Good afternoon. Thank you for inviting me to join you today for the launch of the National Careers Council’s first report. I’m pleased to be here and sure that this report will help us in our thinking about careers and what that word means in homes, offices and factories across the country.

I would like to thank the National Careers Council and especially your chair, Dr Deidre Hughes, for all your hard work over the last year, and to welcome this, your first report. I particularly appreciate your effort as I know that members of the Council contribute your time on a voluntary basis. I look forward to working with you as we consider your recommendations in detail.

We all here share a passionate belief in the value of young people getting the right education, and making the right choices so they can reach their potential. You have set out a compelling narrative of how guidance should be delivered in the future. Members of the National Careers Council, with their background and experience, have thought long and hard about two major problems we face and which cause us all concern. We have high youth unemployment at the same time as employers are reporting skills gaps. To address this, we must equip young people with the right training, qualifications and skills to make the most of their lives, get a good job and hold it down. That is why we have increased apprenticeship opportunities and introduced traineeships, which will start this summer.

The report acknowledges weaknesses and rightly sets out a path for how careers guidance needs to look forward. Since 2010, the government has created the National Careers Service to put a focus on clear information and professional quality advice; and given schools and further education colleges a powerful new responsibility to secure independent and impartial careers guidance for their students.

I believe this report is a moment to push further, and change our language so we support young people for a rapidly changing world. I passionately believe that to help people from all backgrounds succeed in life, we as a society need to inspire them with a sense of what they can achieve – and help them understand how they can make this a reality. But we also know that a top-down system, controlled by the centre, won’t work. So how do we do that? First, we need to separate out what’s working and what’s not.

Provision of information has changed beyond all recognition over the past decade. Thanks to an emerging market in careers products and services, young people can access more information than ever before. The information is out there, on the web.

But information is not enough: kids also need inspiration. Access to employers, mentors and coaches who can lift their eyes to the horizon, raise their ambitions, encourage them to overcome barriers to success and to do what it takes to realise their potential.

Some may need role models, and to meet inspiring individuals from the careers they aspire to. Others may benefit from more nurturing influences, helping them to build their confidence and resilience. Good guidance is individual and idiosyncratic.

Approaching the end of the first academic year in which responsibility for careers guidance has been devolved to schools, the time is right to reflect on progress made.

Schools will increasingly be held to account through Ofsted for the support they deliver.
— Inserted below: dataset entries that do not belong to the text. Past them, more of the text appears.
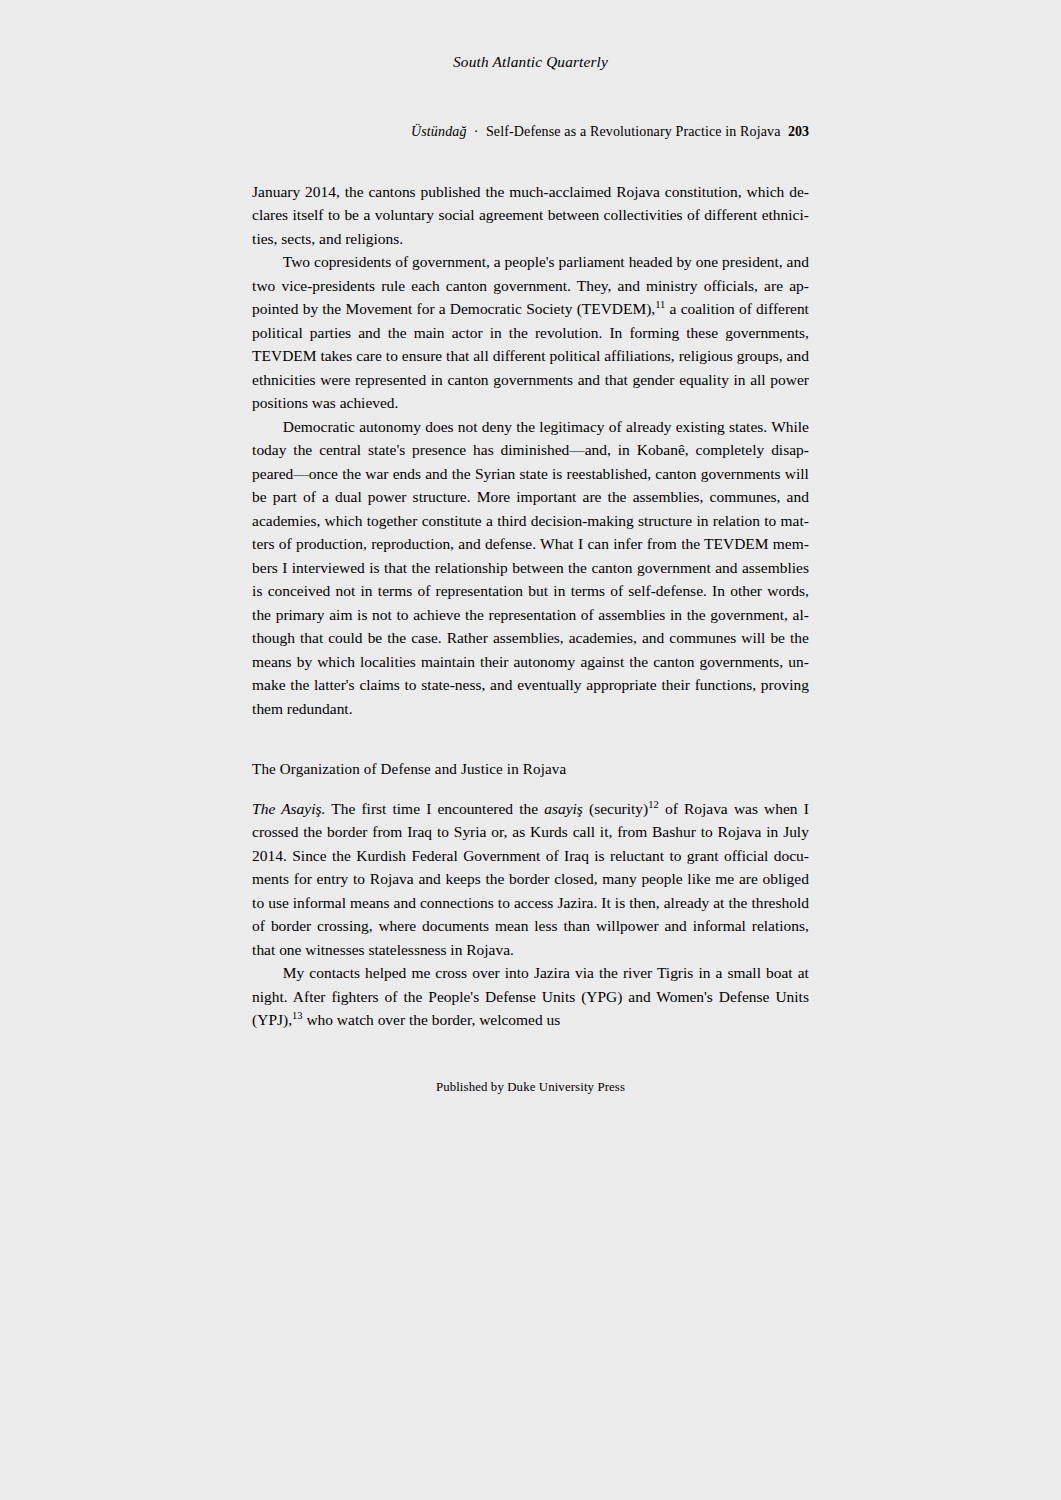South Atlantic Quarterly
Üstündağ · Self-Defense as a Revolutionary Practice in Rojava 203
January 2014, the cantons published the much-acclaimed Rojava constitution, which declares itself to be a voluntary social agreement between collectivities of different ethnicities, sects, and religions.
Two copresidents of government, a people's parliament headed by one president, and two vice-presidents rule each canton government. They, and ministry officials, are appointed by the Movement for a Democratic Society (TEVDEM),11 a coalition of different political parties and the main actor in the revolution. In forming these governments, TEVDEM takes care to ensure that all different political affiliations, religious groups, and ethnicities were represented in canton governments and that gender equality in all power positions was achieved.
Democratic autonomy does not deny the legitimacy of already existing states. While today the central state's presence has diminished—and, in Kobanê, completely disappeared—once the war ends and the Syrian state is reestablished, canton governments will be part of a dual power structure. More important are the assemblies, communes, and academies, which together constitute a third decision-making structure in relation to matters of production, reproduction, and defense. What I can infer from the TEVDEM members I interviewed is that the relationship between the canton government and assemblies is conceived not in terms of representation but in terms of self-defense. In other words, the primary aim is not to achieve the representation of assemblies in the government, although that could be the case. Rather assemblies, academies, and communes will be the means by which localities maintain their autonomy against the canton governments, unmake the latter's claims to state-ness, and eventually appropriate their functions, proving them redundant.
The Organization of Defense and Justice in Rojava
The Asayiş. The first time I encountered the asayiş (security)12 of Rojava was when I crossed the border from Iraq to Syria or, as Kurds call it, from Bashur to Rojava in July 2014. Since the Kurdish Federal Government of Iraq is reluctant to grant official documents for entry to Rojava and keeps the border closed, many people like me are obliged to use informal means and connections to access Jazira. It is then, already at the threshold of border crossing, where documents mean less than willpower and informal relations, that one witnesses statelessness in Rojava.
My contacts helped me cross over into Jazira via the river Tigris in a small boat at night. After fighters of the People's Defense Units (YPG) and Women's Defense Units (YPJ),13 who watch over the border, welcomed us
Published by Duke University Press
As Sir Michael Wilshaw has set out, from September Ofsted will give priority to the inspection of careers advice, and their thematic review will be very interesting reading.

And destination measures will encourage a focus on supporting young people to make good choices. If students enrol on a course that isn’t right for them and drop out, this is reflected in the data. The next set of data published on 20 June will include employment and education destinations including Universities and Apprenticeships, and it will be richer, incorporating data based on the characteristics of students. Key stage 4 data will appear in performance tables for the first time.

These are big changes, and the challenge now is to deliver within this new framework. Yes, that is a challenge to schools and colleges to meet their duty. But it is also a challenge to us all: to government, to careers professionals and to business, to respond to the world as it changes, to find new ways of working together. And above all, to inspire, motivate, encourage and strengthen young people to meet their potential.